{smcl}
{* *! enforce v1.0 Thomas Blanchet 20apr2020}{...}
{title:Title}
{phang}
{bf:enforce} {hline 2} Force variables to satisfy a set of accounting identities
{marker syntax}{...}
{title:Syntax}
{p 8 17 2}
{cmdab:enforce} ({it:identity}) [({it:identity}) ...], {{opt rep:lace}|{opt suf:fix(string)}|{opt pre:fix(string)}}
[{cmd:}{it:options}]
{phang} where {it:identity} is:
{p 8 17 2}
[+|-] {{var}|0} [{+|-}{{var}|0} ...] = [+|-] {{var}|0} [{+|-}{{var}|0} ...]

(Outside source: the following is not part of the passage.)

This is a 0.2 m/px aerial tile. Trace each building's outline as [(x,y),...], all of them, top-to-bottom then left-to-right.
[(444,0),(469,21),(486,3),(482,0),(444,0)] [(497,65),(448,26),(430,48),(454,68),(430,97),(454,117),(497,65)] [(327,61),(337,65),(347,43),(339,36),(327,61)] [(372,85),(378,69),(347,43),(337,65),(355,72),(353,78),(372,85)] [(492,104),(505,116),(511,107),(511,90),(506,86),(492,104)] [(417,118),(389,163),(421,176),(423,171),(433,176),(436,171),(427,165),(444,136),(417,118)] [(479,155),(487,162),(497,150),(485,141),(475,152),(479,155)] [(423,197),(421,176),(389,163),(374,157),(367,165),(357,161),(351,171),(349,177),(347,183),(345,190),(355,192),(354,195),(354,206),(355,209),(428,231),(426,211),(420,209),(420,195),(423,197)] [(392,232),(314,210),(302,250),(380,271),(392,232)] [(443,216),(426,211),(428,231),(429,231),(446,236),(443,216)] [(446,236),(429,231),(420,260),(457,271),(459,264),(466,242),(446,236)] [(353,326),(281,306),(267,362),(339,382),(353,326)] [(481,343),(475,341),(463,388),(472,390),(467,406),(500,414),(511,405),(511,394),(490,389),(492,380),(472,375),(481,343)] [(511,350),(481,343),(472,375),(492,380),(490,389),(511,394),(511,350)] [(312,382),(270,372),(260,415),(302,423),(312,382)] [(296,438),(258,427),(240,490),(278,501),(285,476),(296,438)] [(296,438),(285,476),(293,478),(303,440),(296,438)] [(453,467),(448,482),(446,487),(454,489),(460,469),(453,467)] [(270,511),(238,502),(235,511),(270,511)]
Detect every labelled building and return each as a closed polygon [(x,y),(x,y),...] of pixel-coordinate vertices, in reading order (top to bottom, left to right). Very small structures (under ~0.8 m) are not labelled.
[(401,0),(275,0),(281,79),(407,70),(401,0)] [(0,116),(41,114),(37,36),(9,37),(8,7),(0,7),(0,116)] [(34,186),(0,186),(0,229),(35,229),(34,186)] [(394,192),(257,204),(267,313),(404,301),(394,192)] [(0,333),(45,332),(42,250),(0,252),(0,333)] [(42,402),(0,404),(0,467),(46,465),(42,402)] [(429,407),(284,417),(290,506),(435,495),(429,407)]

{synoptset 50 tabbed}{...}
{synopthdr}
{synoptline}
{p2coldent :* {opt rep:lace}}replace existing variables{p_end}
{p2coldent :* {opt suf:fix(string)}}create new variables using existing variables names and the suffix {it:string}{p_end}
{p2coldent :* {opt pre:fix(string)}}create new variables using existing variables names and the prefix {it:string}{p_end}
{synopt :{opth fix:edvars(varlist)}}variables to keep unchanged in the adjustment{p_end}
{synopt :{opt noch:eck}}do not check the feasibility of the adjustment{p_end}
{synopt :{opt nofill:missing}}do not attempt to use accounting identities to fill in missing values{p_end}
{synopt :{opt noenf:orce}}do not adjust the value of variables{p_end}
{synopt :{opt diag:nostic}}generate a variable indicating problematic observations{p_end}
{synopt :{opt force}}attempt to do the adjustment even if it is not feasible{p_end}
{synopt :{opt tol:erance(real)}}numerical tolerance parameter{p_end}
{synopt :{opt zero(real)}}absolute tolerance to edit results to zero{p_end}
{synoptline}
{pstd}* Either {opt rep:lace}, {opt suf:fix(string)} or {opt pre:fix(string)} is required.
{marker description}{...}
{title:Description}
{pstd}
{cmd:enforce} forces variables to satisfy an arbitrary set of accounting identities.
It also checks that the system of accounting identities is feasible and plausible, and
uses the identities to fill in missing values when possible.
{marker options}{...}
{title:Options}
{phang}
{opt rep:lace} replaces original variables in the identities by the new, adjusted ones.
{phang}
{opt suf:fix(string)} creates new variables containing adjusted values using the name of the
original variables with the suffix {it:string}.
{phang}
{opt pre:fix(string)} creates new variables containing adjusted values using the name of the
original variables with the prefix {it:string}.
{phang}
{opth fix:edvars(varlist)} specifies a set of variables whose value should not be changed.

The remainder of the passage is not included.